- YOUR INSTRUCTIONS -
Output the full article about tourism at Lake Balaton word for word, with nothing left out or changed.

- SOURCE TEXT -
═══

BALATONFURED, Hungary (Reuters) – Released from lockdown three weeks ago, Hungarians are making day trips to the blue waters of Lake Balaton, raising hopes that tourism may recover sooner than expected from the damage caused by the coronavirus pandemic.
Members of a sailing race team practice on Lake Balaton, following the outbreak of the coronavirus disease (COVID-19), near Balatonfured, Hungary, May 21, 2020. REUTERS/Bernadett Szabo
As an antidote to cabin fever that also allows for social distancing, many groups and families are chartering sailing boats. Since lockdown ended, the number of bookings for sailing yachts has surged, operators at the lake say.
“Demand (for renting a vessel) is now surely at least as strong as it was at the same time last year,” said Botond Elod, 35, whose company VizenJo manages a fleet of high-class charter sailing boats.
Travel abroad still limited as part of restrictions to curb the spread of the new coronavirus and Hungarians are making the most of beauty spots and holiday destinations at home.
Valeria Giber, manager of Hajosprogramok, another sailing boat operator, said she also expected demand to match that of last year and that the summer season was already fully booked.

═══

Extracted records:
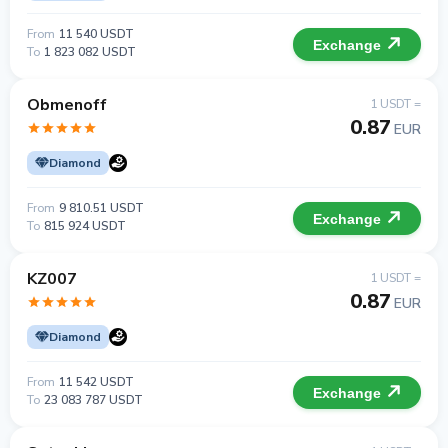
From
11 540 USDT
Exchange
To
1 823 082 USDT
Obmenoff
1 USDT =
0.87
EUR
Diamond
From
9 810.51 USDT
Exchange
To
815 924 USDT
KZ007
1 USDT =
0.87
EUR
Diamond
From
11 542 USDT
Exchange
To
23 083 787 USDT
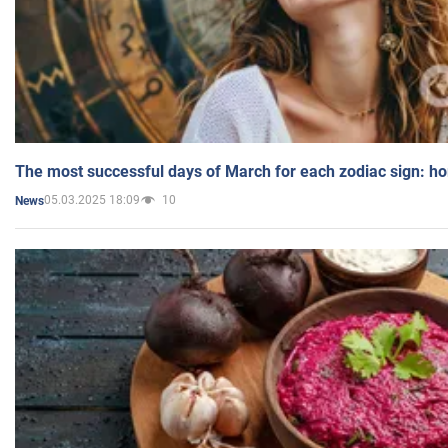
The most successful days of March for each zodiac sign: h
05.03.2025 18:09
10
News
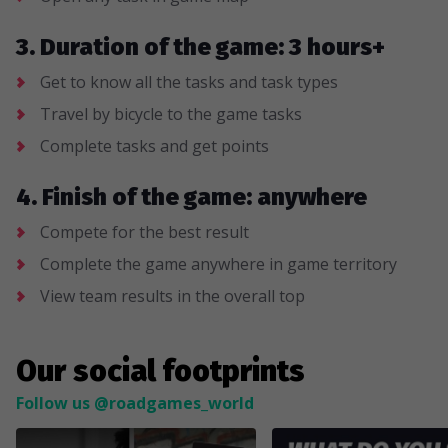
3. Duration of the game: 3 hours+
Get to know all the tasks and task types
Travel by bicycle to the game tasks
Complete tasks and get points
4. Finish of the game: anywhere
Compete for the best result
Complete the game anywhere in game territory
View team results in the overall top
Our social footprints
Follow us @roadgames_world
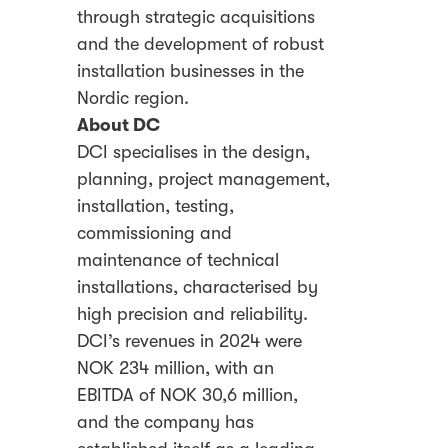
through strategic acquisitions
and the development of robust
installation businesses in the
Nordic region.
About DC
DCI specialises in the design,
planning, project management,
installation, testing,
commissioning and
maintenance of technical
installations, characterised by
high precision and reliability.
DCI’s revenues in 2024 were
NOK 234 million, with an
EBITDA of NOK 30,6 million,
and the company has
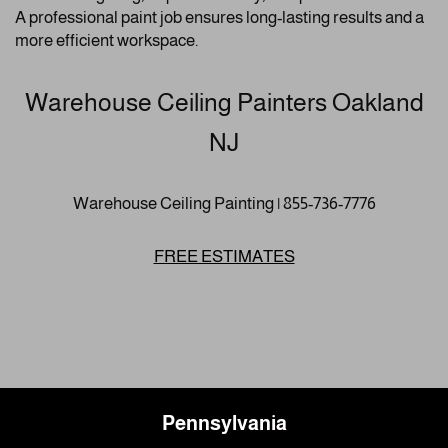
A professional paint job ensures long-lasting results and a
more efficient workspace.
Warehouse Ceiling Painters Oakland
NJ
Warehouse Ceiling Painting | 855-736-7776
FREE ESTIMATES
Pennsylvania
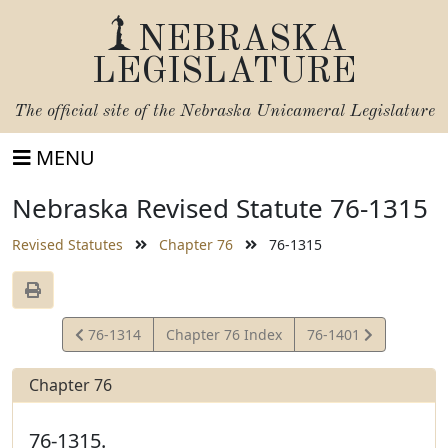
NEBRASKA
LEGISLATURE
The official site of the
Nebraska Unicameral Legislature
MENU
Nebraska Revised Statute 76-1315
Revised Statutes
Chapter 76
76-1315
View
View
76-1314
Chapter 76 Index
76-1401
Statute
Statute
Chapter 76
76-1315.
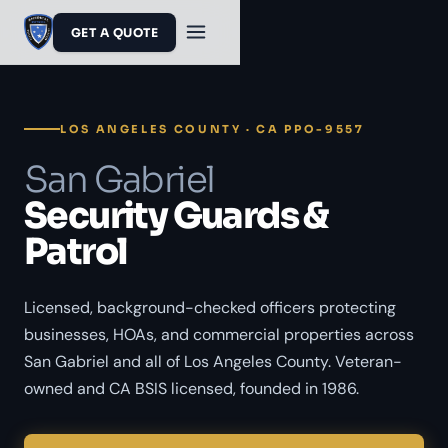
GET A QUOTE
LOS ANGELES COUNTY · CA PPO-9557
San Gabriel
Security Guards &
Patrol
Licensed, background-checked officers protecting
businesses, HOAs, and commercial properties across
San Gabriel and all of Los Angeles County. Veteran-
owned and CA BSIS licensed, founded in 1986.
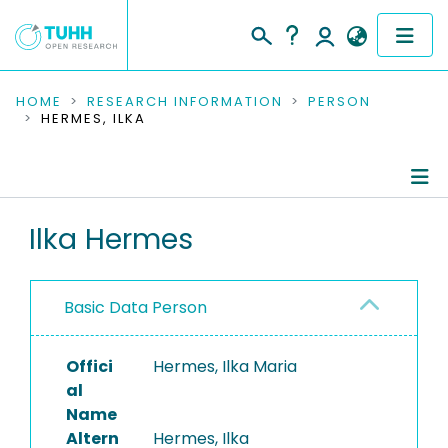
COMMUNITIES & COLLECTIONS
HOME
RESEARCH INFORMATION
PERSON
HERMES, ILKA
PUBLICATIONS
RESEARCH DATA
Person Profile
Ilka Hermes
PEOPLE
Authored Publications
INSTITUTIONS
Basic Data Person
PROJECTS
Offici
Hermes, Ilka Maria
al
Name
Altern
Hermes, Ilka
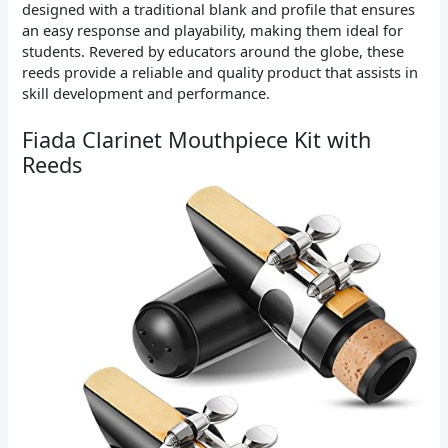
designed with a traditional blank and profile that ensures
an easy response and playability, making them ideal for
students. Revered by educators around the globe, these
reeds provide a reliable and quality product that assists in
skill development and performance.
Fiada Clarinet Mouthpiece Kit with
Reeds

═══

- SOLUTION TO THIS EXERCISE -
BALATONFURED, Hungary (Reuters) – Released from lockdown three weeks ago, Hungarians are making day trips to the blue waters of Lake Balaton, raising hopes that tourism may recover sooner than expected from the damage caused by the coronavirus pandemic.
Members of a sailing race team practice on Lake Balaton, following the outbreak of the coronavirus disease (COVID-19), near Balatonfured, Hungary, May 21, 2020. REUTERS/Bernadett Szabo
As an antidote to cabin fever that also allows for social distancing, many groups and families are chartering sailing boats. Since lockdown ended, the number of bookings for sailing yachts has surged, operators at the lake say.
“Demand (for renting a vessel) is now surely at least as strong as it was at the same time last year,” said Botond Elod, 35, whose company VizenJo manages a fleet of high-class charter sailing boats.
Travel abroad still limited as part of restrictions to curb the spread of the new coronavirus and Hungarians are making the most of beauty spots and holiday destinations at home.
Valeria Giber, manager of Hajosprogramok, another sailing boat operator, said she also expected demand to match that of last year and that the summer season was already fully booked.